The original scene seems to me to be so much about Jamie's anger and sense of isolation - - we once talked on the Books board about his choice to take the beating as a form of penance for his own temptation to the friendship with John, just because he is so lacking in human warmth and companionship, as well as, of course, a way of expressing his rage and distancing himself from John after the unwanted sexual advance. But the new scene allows us to see how much rage and loneliness are caught up in John's memories of the Ardsmuir incident. It's not 'til much later that they can actually be friends, but in fact I think one thing they really have in common is the isolation imposed by being leaders of men. They really need each other, as peers, in order to have a friendship of equals, though this will not be possible for quite some time after the events depicted in BOTB.
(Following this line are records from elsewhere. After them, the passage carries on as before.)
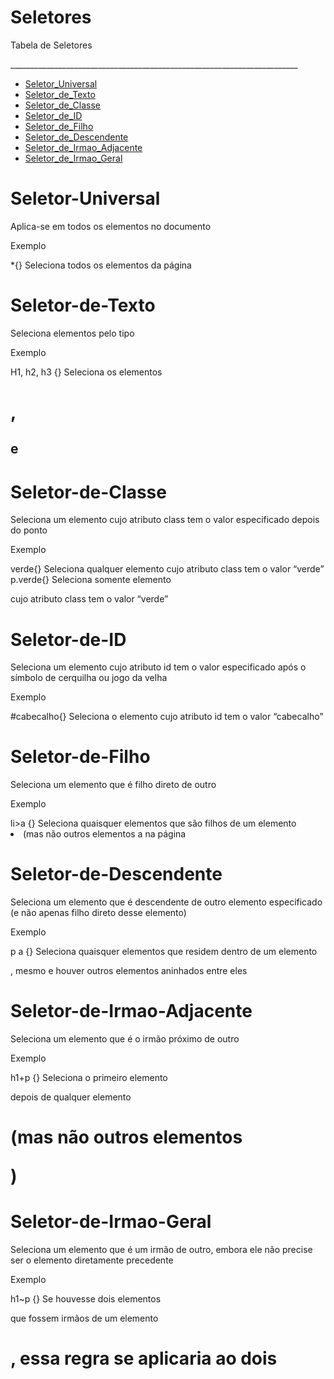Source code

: # Seletores

<p>Tabela de Seletores</p>
________________________________________________________________________
<!--ts-->

* [Seletor_Universal](#Seletor-Universal)
* [Seletor_de_Texto](#Seletor-de-Texto)
* [Seletor_de_Classe](#Seletor-de-Classe)
* [Seletor_de_ID](#Seletor-de-ID)
* [Seletor_de_Filho](#Seletor-de-Filho)
* [Seletor_de_Descendente](#Seletor-de-Descendente)
* [Seletor_de_Irmao_Adjacente](#Seletor-de-Irmao-Adjacente)
* [Seletor_de_Irmao_Geral](#Seletor-de-Irmao-Geral)

<!--te-->

# Seletor-Universal
Aplica-se em todos os 
elementos no documento
<p>Exemplo</p>
*{}
Seleciona todos os elementos da 
página

# Seletor-de-Texto
Seleciona elementos pelo 
tipo
<p>Exemplo</p>
H1, h2, h3 {}
Seleciona os elementos <h1>, <h2> e 
<h3>

# Seletor-de-Classe
Seleciona um elemento cujo 
atributo class tem o valor 
especificado depois do 
ponto
<p>Exemplo</p>
verde{}
Seleciona qualquer elemento cujo 
atributo class tem o valor “verde”
p.verde{}
Seleciona somente elemento <p> cujo 
atributo class tem o valor “verde”

# Seletor-de-ID
Seleciona um elemento cujo 
atributo id tem o valor 
especificado após o símbolo 
de cerquilha ou jogo da 
velha
<p>Exemplo</p>
#cabecalho{}
Seleciona o elemento cujo atributo id 
tem o valor “cabecalho”

# Seletor-de-Filho
Seleciona um elemento que 
é filho direto de outro
<p>Exemplo</p>
li>a {}
Seleciona quaisquer elementos <a> 
que são filhos de um elemento <li> 
(mas não outros elementos a na 
página

# Seletor-de-Descendente
Seleciona um elemento que 
é descendente de outro 
elemento especificado (e 
não apenas filho direto 
desse elemento)
<p>Exemplo</p>
p a {}
Seleciona quaisquer elementos <a> 
que residem dentro de um elemento 
<p>, mesmo e houver outros 
elementos aninhados entre eles

# Seletor-de-Irmao-Adjacente
Seleciona um elemento que 
é o irmão próximo de outro
<p>Exemplo</p>
h1+p {}
Seleciona o primeiro elemento <p>
depois de qualquer elemento <h1>
(mas não outros elementos <p>)

# Seletor-de-Irmao-Geral
Seleciona um elemento que 
é um irmão de outro, 
embora ele não precise ser o 
elemento diretamente 
precedente
<p>Exemplo</p>
h1~p {}
Se houvesse dois elementos <p> que 
fossem irmãos de um elemento <h1>, 
essa regra se aplicaria ao dois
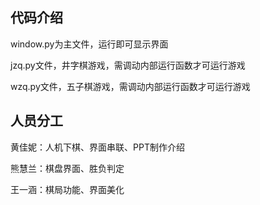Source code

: ## 代码介绍
window.py为主文件，运行即可显示界面

jzq.py文件，井字棋游戏，需调动内部运行函数才可运行游戏

wzq.py文件，五子棋游戏，需调动内部运行函数才可运行游戏


## 人员分工
黄佳妮：人机下棋、界面串联、PPT制作介绍

熊慧兰：棋盘界面、胜负判定

王一涵：棋局功能、界面美化
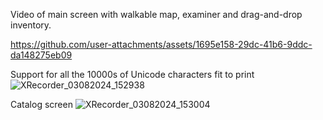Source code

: 
Video of main screen with walkable map, examiner and drag-and-drop inventory.

https://github.com/user-attachments/assets/1695e158-29dc-41b6-9ddc-da148275eb09

Support for all the 10000s of Unicode characters fit to print
![XRecorder_03082024_152938](https://github.com/user-attachments/assets/54e0a86c-d4e0-4c0d-8d27-386b9602e1c7)

Catalog screen
![XRecorder_03082024_153004](https://github.com/user-attachments/assets/53633540-408b-4cf1-8365-b37c9da8c27a)
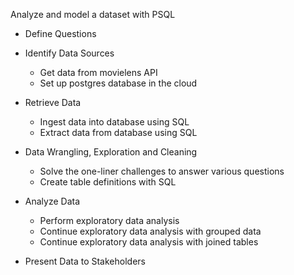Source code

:Analyze and model a dataset with PSQL

- Define Questions

- Identify Data Sources
  - Get data from movielens API
  - Set up postgres database in the cloud

- Retrieve Data
  - Ingest data into database using SQL
  - Extract data from database using SQL

- Data Wrangling, Exploration and Cleaning
  - Solve the one-liner challenges to answer various questions
  - Create table definitions with SQL

- Analyze Data
  - Perform exploratory data analysis
  - Continue exploratory data analysis with grouped data
  - Continue exploratory data analysis with joined tables

- Present Data to Stakeholders
 
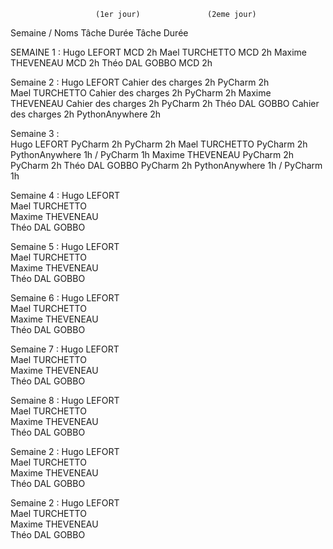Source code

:                        (1er jour)               (2eme jour)
Semaine / Noms      Tâche     Durée           Tâche     Durée

SEMAINE 1 :
Hugo LEFORT         MCD       2h
Mael TURCHETTO      MCD       2h 
Maxime THEVENEAU    MCD       2h
Théo DAL GOBBO      MCD       2h

Semaine 2 :
Hugo LEFORT         Cahier des charges 2h     PyCharm 2h   
Mael TURCHETTO      Cahier des charges 2h     PyCharm 2h
Maxime THEVENEAU    Cahier des charges 2h     PyCharm 2h
Théo DAL GOBBO      Cahier des charges 2h     PythonAnywhere 2h

Semaine 3 :         
Hugo LEFORT         PyCharm 2h                PyCharm 2h
Mael TURCHETTO      PyCharm 2h                PythonAnywhere 1h / PyCharm 1h
Maxime THEVENEAU    PyCharm 2h                PyCharm 2h
Théo DAL GOBBO      PyCharm 2h                PythonAnywhere 1h / PyCharm 1h

Semaine 4 :
Hugo LEFORT         
Mael TURCHETTO      
Maxime THEVENEAU    
Théo DAL GOBBO      

Semaine 5 :
Hugo LEFORT         
Mael TURCHETTO      
Maxime THEVENEAU    
Théo DAL GOBBO      

Semaine 6 :
Hugo LEFORT         
Mael TURCHETTO      
Maxime THEVENEAU    
Théo DAL GOBBO      

Semaine 7 :
Hugo LEFORT         
Mael TURCHETTO      
Maxime THEVENEAU    
Théo DAL GOBBO      

Semaine 8 :
Hugo LEFORT         
Mael TURCHETTO      
Maxime THEVENEAU    
Théo DAL GOBBO      

Semaine 2 :
Hugo LEFORT         
Mael TURCHETTO      
Maxime THEVENEAU    
Théo DAL GOBBO      

Semaine 2 :
Hugo LEFORT         
Mael TURCHETTO      
Maxime THEVENEAU    
Théo DAL GOBBO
I wonder if John's sexual fantasy related to his memory of Jamie's flogging, and the transference to a real and sexually charged interaction with Percy, is something he must meet head on in order to begin to exorcise the desire for Jamie that he knows can never be fulfilled. At Ardsmuir, I felt that underneath all the tensions, they both sensed that they could have been good friends had they met in other circumstances. In this book, it's harder to see that, as the early years at Helwater may in fact be the nadir of their relationship. Jamie is more hostile than I remember him being in the VOYAGER sequences about Helwater, but perhaps that is because those chapters focused more on the later years and his time with Willie.